Ricordo bene che da bambino mia madre mi aveva insegnato a pregare con le mani giunte. Poi all’asilo la suora ci faceva alzare in piedi e, a mani giunte, dicevamo tutti il Padre Nostro (non c’era allora la preoccupazione che qualcuno potesse traumatizzarsi, eravamo cristiani e pregavamo come Cristo ci aveva insegnato e nessuno ha mai protestato o ritenuto indebito fare così. Si faceva da sempre in questo modo). Uguale poi avveniva alle elementari. Vedevo le immagini dei santi che così si mettevano in preghiera. A messa solo il prete pregava con le braccia aperte, gli altri tutti a mani giunte.

Poi forse mi sono “distratto” un attimo e quando mi sono ridestato ho visto, nello stesso identico luogo, chi prega con le braccia dritte in alto, chi a "U" o a 90 gradi, chi con le palme verso l’alto, chi con le palme verso l’avanti, chi si dà la mano, chi resta a braccia conserte, chi con le mani in tasca e il cappello in testa, chi risponde al telefono. Ma non so però chi sia stato nel frattempo che abbia dato l’ordine del “riposo” o ha fatto “tana, liberi tutti”. Perché non l’ho proprio sentito.

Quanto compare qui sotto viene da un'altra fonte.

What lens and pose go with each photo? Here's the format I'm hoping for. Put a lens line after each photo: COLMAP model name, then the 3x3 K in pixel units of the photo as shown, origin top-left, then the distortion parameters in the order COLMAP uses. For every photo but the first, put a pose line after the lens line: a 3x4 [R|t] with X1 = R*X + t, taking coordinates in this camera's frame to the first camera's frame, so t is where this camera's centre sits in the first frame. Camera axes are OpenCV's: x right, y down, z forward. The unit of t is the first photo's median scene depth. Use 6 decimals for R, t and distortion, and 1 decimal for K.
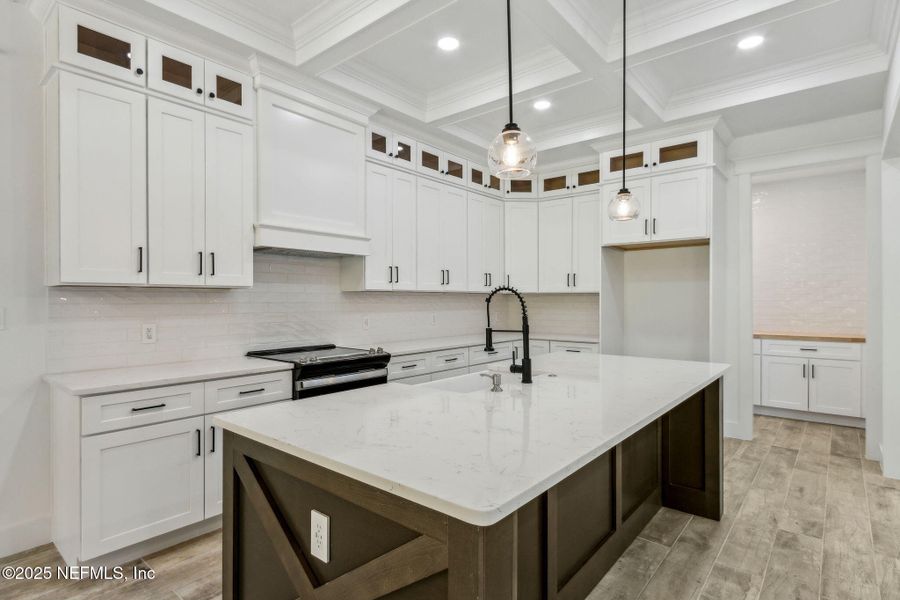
lens RADIAL K [[462.6, 0, 450.0], [0, 462.6, 305.0], [0, 0, 1]] dist [-0.001971, 0.002646]
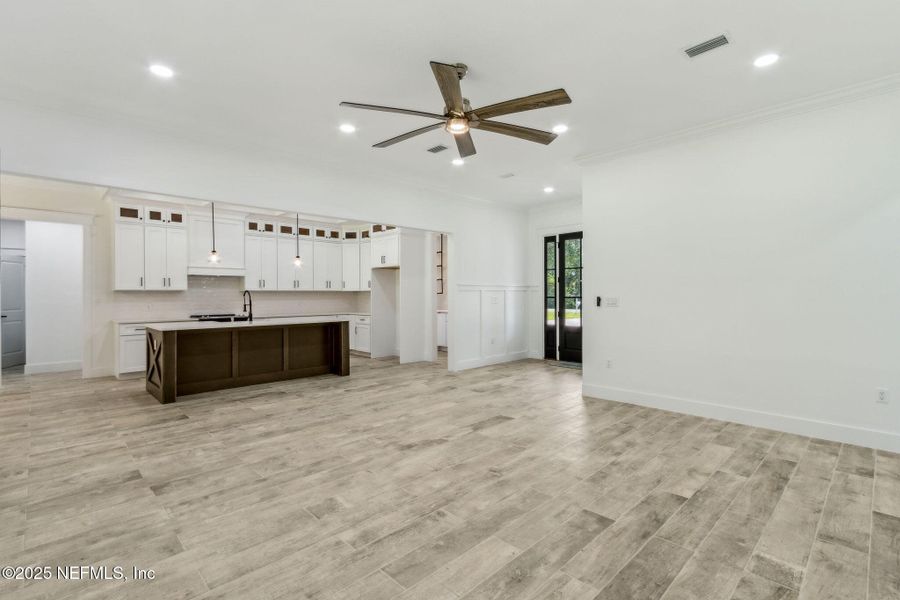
lens RADIAL K [[422.4, 0, 448.6], [0, 422.4, 298.7], [0, 0, 1]] dist [0.007522, -0.002241]
pose [[0.994047, -0.001120, -0.108944, 1.355885], [0.001071, 0.999999, -0.000509, 0.012614], [0.108945, 0.000389, 0.994048, -1.274916]]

La stessa persona forse, dopo aver annullato la preghiera a mani giunte, dovrebbe aver pure detto che non bisogna più rispettare il venerdì “di magro”, che il rosario è la preghiera delle vecchie (anche se raccomandata dalla Madonna), che la liturgia sacra si può adeguare all’inventiva del sacerdote, che va bene qualsiasi fede basta che si creda in un dio, che noi cristiani dobbiamo avere i sensi di colpa e non parlare più, che al moribondo non bisogna spaventarlo coi sacramenti e il prete, che non si devono avere certezze, che si sta tranquillamente in piedi durante la consacrazione, che non si deve insegnare il catechismo nella sua interezza, che non serve attendere un’ora dal pasto per fare la comunione … Non so chi l’ha detto, ma si vede che era molto bravo a parlare perché ha confuso tutti. E ora i figli di oggi respirano questa tremenda confusione. E nella vita vanno allo stato brado, senza indirizzo e senza punti di riferimento, ingenui anche se apparentemente scafatissimi. Preda così dei lupi famelici.

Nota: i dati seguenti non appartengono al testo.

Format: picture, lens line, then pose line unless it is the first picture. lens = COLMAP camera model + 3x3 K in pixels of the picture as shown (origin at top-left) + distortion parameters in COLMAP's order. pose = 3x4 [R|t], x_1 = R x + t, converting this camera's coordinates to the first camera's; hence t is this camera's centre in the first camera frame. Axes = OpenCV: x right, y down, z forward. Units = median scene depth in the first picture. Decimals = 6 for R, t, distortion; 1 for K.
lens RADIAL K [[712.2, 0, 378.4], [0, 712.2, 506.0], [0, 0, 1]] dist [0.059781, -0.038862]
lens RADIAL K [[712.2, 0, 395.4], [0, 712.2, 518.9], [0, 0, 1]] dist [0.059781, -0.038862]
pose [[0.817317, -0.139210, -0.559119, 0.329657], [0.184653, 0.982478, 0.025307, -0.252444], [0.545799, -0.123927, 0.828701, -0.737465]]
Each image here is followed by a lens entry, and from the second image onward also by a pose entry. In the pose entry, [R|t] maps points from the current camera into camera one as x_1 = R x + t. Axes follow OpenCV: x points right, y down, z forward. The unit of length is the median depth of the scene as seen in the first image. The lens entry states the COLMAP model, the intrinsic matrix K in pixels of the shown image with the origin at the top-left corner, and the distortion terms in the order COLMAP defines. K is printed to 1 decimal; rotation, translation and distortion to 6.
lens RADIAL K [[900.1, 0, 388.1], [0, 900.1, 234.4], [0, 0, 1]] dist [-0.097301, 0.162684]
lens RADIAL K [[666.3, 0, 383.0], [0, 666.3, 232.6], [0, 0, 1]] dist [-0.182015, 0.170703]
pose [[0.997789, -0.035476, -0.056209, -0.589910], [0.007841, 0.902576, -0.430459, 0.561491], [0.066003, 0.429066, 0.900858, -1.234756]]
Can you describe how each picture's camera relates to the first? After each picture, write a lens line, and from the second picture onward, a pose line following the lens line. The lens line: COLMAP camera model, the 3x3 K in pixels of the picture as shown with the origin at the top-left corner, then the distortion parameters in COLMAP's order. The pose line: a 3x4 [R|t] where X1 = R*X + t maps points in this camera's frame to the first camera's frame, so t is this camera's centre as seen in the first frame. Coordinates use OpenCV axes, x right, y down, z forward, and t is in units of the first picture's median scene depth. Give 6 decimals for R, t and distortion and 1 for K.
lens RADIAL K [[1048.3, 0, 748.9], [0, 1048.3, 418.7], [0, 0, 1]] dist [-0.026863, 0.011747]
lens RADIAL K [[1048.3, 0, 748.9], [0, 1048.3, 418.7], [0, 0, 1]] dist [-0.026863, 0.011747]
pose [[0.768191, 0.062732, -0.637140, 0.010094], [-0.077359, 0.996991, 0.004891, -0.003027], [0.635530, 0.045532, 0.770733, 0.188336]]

E quello che era bravo a parlare sembra che non abbia ancora finito e perché ci sta ancora convincendo che c’è tant’altro ancora da cambiare (di buono, ovviamente, non di cattivo: di questo infatti, non ne parla).

Io sono un tipo all’antica, tradizionalista al massimo grado, quasi per la monarchia papale, dunque abbiate pietà di me e perdonatemi, chiedo sinceramente venia. Ma Tradizione significa stare sulle spalle dei giganti che ci hanno preceduto nei due mila anni che sono passati. Che dunque c’è un legame affettivo tra me e il nonno del nonno di mio nonno (che non so assolutamente chi sia) che ha pregato e creduto proprio come io faccio oggi. Un legame tra me e san Francesco di Assisi perchè amiamo Gesù nello stesso modo e abbiamo lo stesso ideale. Come lo aveva uguale S. Agostino, Santo Stefano, San Paolo fino al beato Pier Giorgio Frassati e oltre. 

E vi prego: non ascoltiamo più quello che è "bravo a parlare". Restiamo attaccati al Vangelo, alla Tradizione, alla Dottrina cattolica, al Catechismo, anche se ci dicono tutti che è da “vecchi” e contro il necessario rinnovamento e ci mettono fuori la porta; ma facendo così non sbagliamo di sicuro, come non hanno sbagliato tutti quelli prima di noi (miliardi e miliardi di uomini, donne, bambini,vecchi, preti...) che per loro fortuna, non hanno voluto ascoltare nessun altro oltre al Vangelo, alla Tradizione, alla Dottrina cattolica, al Catechismo... Da giovane mi hanno insegnato che quando c'è la "nebbia" e non si vede nulla, è meglio restare sui binari piuttosto che andare alla cieca. Sui binari sicuramente si arriva in un posto sicuro. E i binari sono da sempre quelle cose là.